PROBLEM DETAILS
The result should be a word-for-word retyping of the entries below, free of pictures.

(Stored entries)
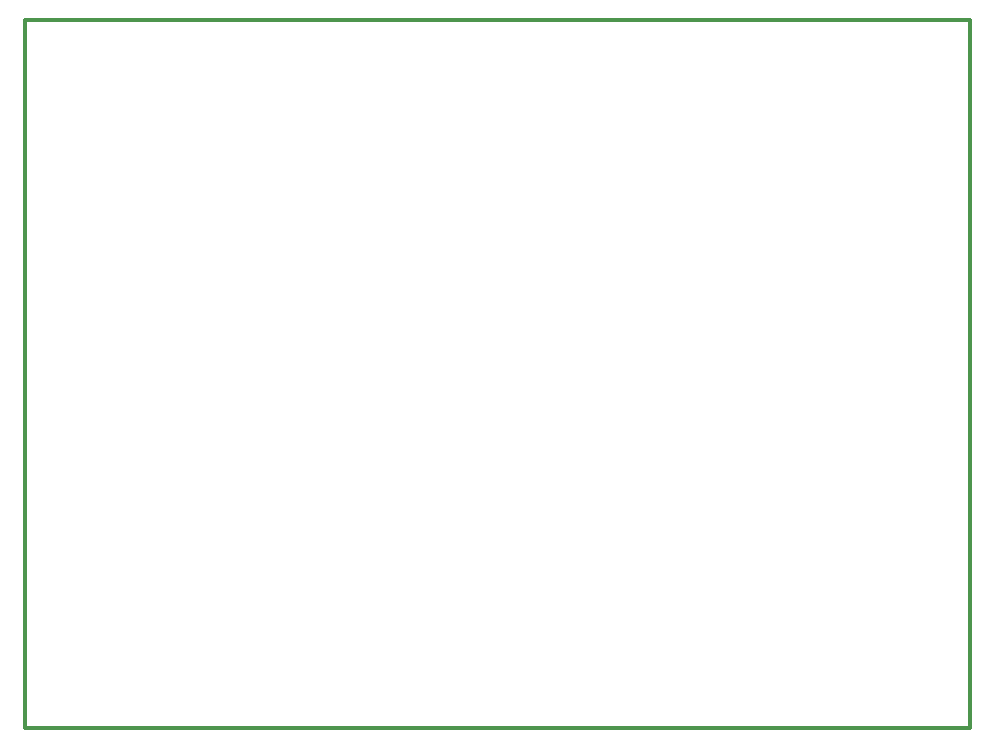
<source format=gbr>
%TF.GenerationSoftware,KiCad,Pcbnew,9.0.3*%
%TF.CreationDate,2025-07-17T22:22:16+07:00*%
%TF.ProjectId,CFBoard,4346426f-6172-4642-9e6b-696361645f70,rev?*%
%TF.SameCoordinates,Original*%
%TF.FileFunction,Paste,Bot*%
%TF.FilePolarity,Positive*%
%FSLAX45Y45*%
G04 Gerber Fmt 4.5, Leading zero omitted, Abs format (unit mm)*
G04 Created by KiCad (PCBNEW 9.0.3) date 2025-07-17 22:22:16*
%MOMM*%
%LPD*%
G01*
G04 APERTURE LIST*
%TA.AperFunction,Profile*%
%ADD10C,0.300000*%
%TD*%
G04 APERTURE END LIST*
D10*
X10550000Y-7500000D02*
X18550000Y-7500000D01*
X18550000Y-13500000D01*
X10550000Y-13500000D01*
X10550000Y-7500000D01*
M02*

</source>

YOUR SOLUTION
<source format=gbr>
%TF.GenerationSoftware,KiCad,Pcbnew,9.0.3*%
%TF.CreationDate,2025-07-17T22:22:16+07:00*%
%TF.ProjectId,CFBoard,4346426f-6172-4642-9e6b-696361645f70,rev?*%
%TF.SameCoordinates,Original*%
%TF.FileFunction,Paste,Bot*%
%TF.FilePolarity,Positive*%
%FSLAX45Y45*%
G04 Gerber Fmt 4.5, Leading zero omitted, Abs format (unit mm)*
G04 Created by KiCad (PCBNEW 9.0.3) date 2025-07-17 22:22:16*
%MOMM*%
%LPD*%
G01*
G04 APERTURE LIST*
%TA.AperFunction,Profile*%
%ADD10C,0.300000*%
%TD*%
G04 APERTURE END LIST*
D10*
X10550000Y-7500000D02*
X18550000Y-7500000D01*
X18550000Y-13500000D01*
X10550000Y-13500000D01*
X10550000Y-7500000D01*
M02*

</source>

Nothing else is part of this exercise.